Dataset:
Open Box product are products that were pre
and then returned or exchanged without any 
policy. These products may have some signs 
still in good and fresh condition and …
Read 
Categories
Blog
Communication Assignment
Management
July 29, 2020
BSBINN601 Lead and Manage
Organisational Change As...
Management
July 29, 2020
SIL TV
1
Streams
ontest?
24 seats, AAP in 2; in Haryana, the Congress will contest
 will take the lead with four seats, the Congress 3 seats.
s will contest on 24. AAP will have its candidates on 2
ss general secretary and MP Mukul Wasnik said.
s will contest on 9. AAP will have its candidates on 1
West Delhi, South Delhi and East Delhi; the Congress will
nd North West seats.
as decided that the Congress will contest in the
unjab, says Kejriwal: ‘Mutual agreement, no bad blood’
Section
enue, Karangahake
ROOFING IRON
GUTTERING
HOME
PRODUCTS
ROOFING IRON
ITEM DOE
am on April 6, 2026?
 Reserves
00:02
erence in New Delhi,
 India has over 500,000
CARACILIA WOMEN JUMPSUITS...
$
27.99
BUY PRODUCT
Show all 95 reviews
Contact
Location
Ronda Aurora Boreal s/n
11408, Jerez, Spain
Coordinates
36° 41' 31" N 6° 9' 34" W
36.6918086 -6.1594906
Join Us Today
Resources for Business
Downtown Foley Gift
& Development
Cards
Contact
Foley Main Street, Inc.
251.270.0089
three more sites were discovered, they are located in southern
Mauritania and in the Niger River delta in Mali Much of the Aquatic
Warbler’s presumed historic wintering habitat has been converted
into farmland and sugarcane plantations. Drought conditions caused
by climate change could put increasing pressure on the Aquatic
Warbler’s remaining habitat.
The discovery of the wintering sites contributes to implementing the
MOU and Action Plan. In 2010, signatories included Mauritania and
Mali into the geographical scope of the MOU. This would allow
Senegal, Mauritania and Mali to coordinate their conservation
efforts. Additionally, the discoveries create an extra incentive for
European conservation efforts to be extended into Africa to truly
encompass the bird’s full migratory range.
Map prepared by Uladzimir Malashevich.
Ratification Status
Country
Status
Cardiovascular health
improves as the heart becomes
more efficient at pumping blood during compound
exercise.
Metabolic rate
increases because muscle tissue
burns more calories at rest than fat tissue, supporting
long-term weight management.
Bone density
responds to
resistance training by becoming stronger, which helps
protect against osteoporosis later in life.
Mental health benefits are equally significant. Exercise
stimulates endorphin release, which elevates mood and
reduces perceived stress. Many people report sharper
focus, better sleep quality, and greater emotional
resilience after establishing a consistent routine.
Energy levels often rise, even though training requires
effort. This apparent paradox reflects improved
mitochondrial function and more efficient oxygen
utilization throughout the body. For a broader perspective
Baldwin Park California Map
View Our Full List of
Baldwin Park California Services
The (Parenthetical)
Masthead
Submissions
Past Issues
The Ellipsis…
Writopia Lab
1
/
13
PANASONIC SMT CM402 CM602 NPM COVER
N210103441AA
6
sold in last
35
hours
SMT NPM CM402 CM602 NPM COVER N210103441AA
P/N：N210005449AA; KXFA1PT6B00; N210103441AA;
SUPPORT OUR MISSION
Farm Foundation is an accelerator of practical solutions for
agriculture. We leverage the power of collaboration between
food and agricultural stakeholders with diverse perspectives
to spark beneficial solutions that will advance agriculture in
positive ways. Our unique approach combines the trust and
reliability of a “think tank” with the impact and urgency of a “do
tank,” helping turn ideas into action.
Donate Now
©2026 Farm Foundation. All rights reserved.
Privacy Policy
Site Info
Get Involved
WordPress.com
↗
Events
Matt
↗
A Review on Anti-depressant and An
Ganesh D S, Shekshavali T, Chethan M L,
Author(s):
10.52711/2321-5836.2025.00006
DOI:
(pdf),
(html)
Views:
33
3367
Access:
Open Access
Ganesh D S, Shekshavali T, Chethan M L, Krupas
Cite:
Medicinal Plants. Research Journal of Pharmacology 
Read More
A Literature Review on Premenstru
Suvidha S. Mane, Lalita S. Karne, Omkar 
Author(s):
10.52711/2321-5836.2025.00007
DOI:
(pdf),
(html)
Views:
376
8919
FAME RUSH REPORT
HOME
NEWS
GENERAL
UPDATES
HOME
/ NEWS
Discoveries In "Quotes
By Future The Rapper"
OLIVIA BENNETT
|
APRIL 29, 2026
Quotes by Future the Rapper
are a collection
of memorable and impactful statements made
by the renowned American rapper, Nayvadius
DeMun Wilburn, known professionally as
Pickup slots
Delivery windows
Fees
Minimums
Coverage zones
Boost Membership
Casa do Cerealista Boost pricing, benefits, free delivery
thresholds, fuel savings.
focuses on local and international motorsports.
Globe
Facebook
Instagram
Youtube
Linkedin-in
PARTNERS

What you have to do: Copy the data above in full, but swap every "Contact" for "Reach Us" and change nothing else.

Result of this exercise:
Open Box product are products that were pre
and then returned or exchanged without any 
policy. These products may have some signs 
still in good and fresh condition and …
Read 
Categories
Blog
Communication Assignment
Management
July 29, 2020
BSBINN601 Lead and Manage
Organisational Change As...
Management
July 29, 2020
SIL TV
1
Streams
ontest?
24 seats, AAP in 2; in Haryana, the Congress will contest
 will take the lead with four seats, the Congress 3 seats.
s will contest on 24. AAP will have its candidates on 2
ss general secretary and MP Mukul Wasnik said.
s will contest on 9. AAP will have its candidates on 1
West Delhi, South Delhi and East Delhi; the Congress will
nd North West seats.
as decided that the Congress will contest in the
unjab, says Kejriwal: ‘Mutual agreement, no bad blood’
Section
enue, Karangahake
ROOFING IRON
GUTTERING
HOME
PRODUCTS
ROOFING IRON
ITEM DOE
am on April 6, 2026?
 Reserves
00:02
erence in New Delhi,
 India has over 500,000
CARACILIA WOMEN JUMPSUITS...
$
27.99
BUY PRODUCT
Show all 95 reviews
Reach Us
Location
Ronda Aurora Boreal s/n
11408, Jerez, Spain
Coordinates
36° 41' 31" N 6° 9' 34" W
36.6918086 -6.1594906
Join Us Today
Resources for Business
Downtown Foley Gift
& Development
Cards
Reach Us
Foley Main Street, Inc.
251.270.0089
three more sites were discovered, they are located in southern
Mauritania and in the Niger River delta in Mali Much of the Aquatic
Warbler’s presumed historic wintering habitat has been converted
into farmland and sugarcane plantations. Drought conditions caused
by climate change could put increasing pressure on the Aquatic
Warbler’s remaining habitat.
The discovery of the wintering sites contributes to implementing the
MOU and Action Plan. In 2010, signatories included Mauritania and
Mali into the geographical scope of the MOU. This would allow
Senegal, Mauritania and Mali to coordinate their conservation
efforts. Additionally, the discoveries create an extra incentive for
European conservation efforts to be extended into Africa to truly
encompass the bird’s full migratory range.
Map prepared by Uladzimir Malashevich.
Ratification Status
Country
Status
Cardiovascular health
improves as the heart becomes
more efficient at pumping blood during compound
exercise.
Metabolic rate
increases because muscle tissue
burns more calories at rest than fat tissue, supporting
long-term weight management.
Bone density
responds to
resistance training by becoming stronger, which helps
protect against osteoporosis later in life.
Mental health benefits are equally significant. Exercise
stimulates endorphin release, which elevates mood and
reduces perceived stress. Many people report sharper
focus, better sleep quality, and greater emotional
resilience after establishing a consistent routine.
Energy levels often rise, even though training requires
effort. This apparent paradox reflects improved
mitochondrial function and more efficient oxygen
utilization throughout the body. For a broader perspective
Baldwin Park California Map
View Our Full List of
Baldwin Park California Services
The (Parenthetical)
Masthead
Submissions
Past Issues
The Ellipsis…
Writopia Lab
1
/
13
PANASONIC SMT CM402 CM602 NPM COVER
N210103441AA
6
sold in last
35
hours
SMT NPM CM402 CM602 NPM COVER N210103441AA
P/N：N210005449AA; KXFA1PT6B00; N210103441AA;
SUPPORT OUR MISSION
Farm Foundation is an accelerator of practical solutions for
agriculture. We leverage the power of collaboration between
food and agricultural stakeholders with diverse perspectives
to spark beneficial solutions that will advance agriculture in
positive ways. Our unique approach combines the trust and
reliability of a “think tank” with the impact and urgency of a “do
tank,” helping turn ideas into action.
Donate Now
©2026 Farm Foundation. All rights reserved.
Privacy Policy
Site Info
Get Involved
WordPress.com
↗
Events
Matt
↗
A Review on Anti-depressant and An
Ganesh D S, Shekshavali T, Chethan M L,
Author(s):
10.52711/2321-5836.2025.00006
DOI:
(pdf),
(html)
Views:
33
3367
Access:
Open Access
Ganesh D S, Shekshavali T, Chethan M L, Krupas
Cite:
Medicinal Plants. Research Journal of Pharmacology 
Read More
A Literature Review on Premenstru
Suvidha S. Mane, Lalita S. Karne, Omkar 
Author(s):
10.52711/2321-5836.2025.00007
DOI:
(pdf),
(html)
Views:
376
8919
FAME RUSH REPORT
HOME
NEWS
GENERAL
UPDATES
HOME
/ NEWS
Discoveries In "Quotes
By Future The Rapper"
OLIVIA BENNETT
|
APRIL 29, 2026
Quotes by Future the Rapper
are a collection
of memorable and impactful statements made
by the renowned American rapper, Nayvadius
DeMun Wilburn, known professionally as
Pickup slots
Delivery windows
Fees
Minimums
Coverage zones
Boost Membership
Casa do Cerealista Boost pricing, benefits, free delivery
thresholds, fuel savings.
focuses on local and international motorsports.
Globe
Facebook
Instagram
Youtube
Linkedin-in
PARTNERS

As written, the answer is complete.